In Through the Outdoor (1979)

xx) This eighth and final studio album was the innovation of Hipgnosis legend designer Storm Thorgerson. It was a set mimicking a Bourbon Street bar, inspired by the 1965 film ‘The Saragossa Manuscript’. An interwoven story with numerous characters, designed with six variations of the same cover photo, each featuring different perspectives of people in a bar as a main character burns a Dear John ‘love’ letter.

Coda (1982)

xxi) A bare minimalist cover with the band’s logo and album title by Hipgnosis.
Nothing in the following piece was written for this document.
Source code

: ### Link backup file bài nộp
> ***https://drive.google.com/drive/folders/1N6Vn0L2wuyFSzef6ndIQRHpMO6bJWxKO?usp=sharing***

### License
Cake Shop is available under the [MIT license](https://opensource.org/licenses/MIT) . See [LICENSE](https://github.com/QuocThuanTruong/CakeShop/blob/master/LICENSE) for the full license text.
This was a simplistic sleeve for the compilation album that released two years after Led Zeppelin got disbanded after John Bonham’s death. This was also Hipgnosis’ final album, the art design group dissolved and went their separate ways post this cover.

The ethereal artworks of Led Zeppelin albums cover have transcended their role as mere packaging to become iconic symbols of the band’s legacy. They have influenced generations of artists and left a lasting impact on the world.